A VUA led study to acquire crowdsourced public perceptions of urban green space quality using a mobile application. This dataset from 2018 includes responses and photographs collected by 129 unique volunteers providing 377 observations in select locations across Rembrandt Park.
Land Use Land Cover Dynamics
The French National Mapping Agency led several community sourcing mapping campaigns to update authoritative LULC data in Toulouse and surrounding areas. Three datasets, collected in 2018 and 2019, focus on change detection validation, land use classification and in-situ validation are available.
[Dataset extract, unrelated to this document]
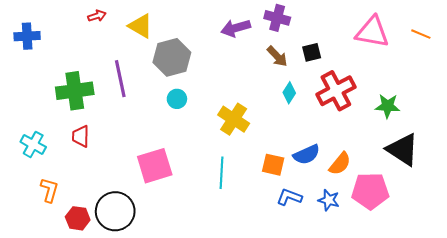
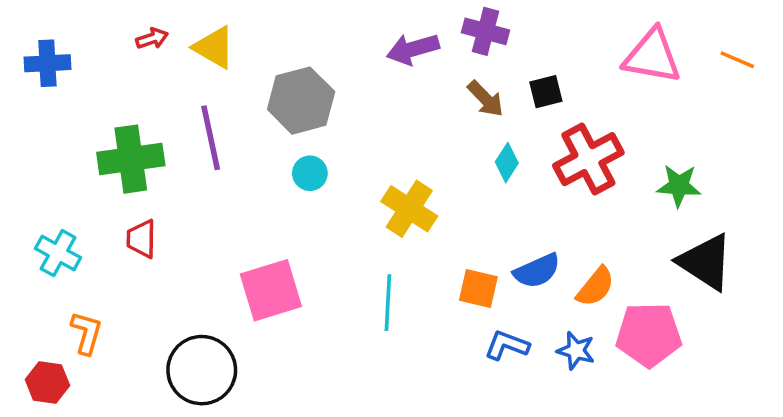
red arrow: (97, 16) -> (152, 38), moved
yellow triangle: (140, 26) -> (214, 47), moved
red hexagon: (78, 218) -> (47, 383), moved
In March 2019, the Austrian Environment Agency launched a civic engagement campaign to acquire public perceptions of the urban environment of Vienna. The City Oases campaign attracted 50 volunteers contributing 788 observations and 1846 photographs. This initiative is in collaboration with the City of Vienna, the Vienna Institute of Technology and the University of Natural Resources and Life Sciences.
Agricultural Land Use
This dataset, collected in September 2018, contains street-level photographs captured by three cameras fixed on the roof of car. A field survey was focused in the Vojvodina, Serbia to more closely examine land cover/land use within croplands monitored by LandSense citizen scientists. Led by the Joint Research Centre and InoSens, this dataset contains 26759 photographs and associated metadata.
Global Land Use
Land Cover Reference Data
These global datasets, collected via the Geo-Wiki crowdsourcing platform, provide information on human impact, land cover disagreement, wilderness and land cover and land use. This IIASA-led campaign from 2012 contains approximately 151,000 records. In addition to LandSense this work was supported by the ERC-funded CrowdLand (GA no. 617754), ConnectinGEO (GA no. 641538) and EuroGEOSS (GA no. 226487).
In 2017, volunteers visually interpreted very high resolution satellite imagery from Google Maps and Microsoft Bing using the Geo-Wiki platform. The dataset contains interpretations of cropland field size for 130,000 unique locations around the globe and is useful for comparative studies of agricultural dynamics across different contexts. This work was supported by SIGMA (GA no. 603719) and the ERC-funded CrowdLand (GA no. 617754).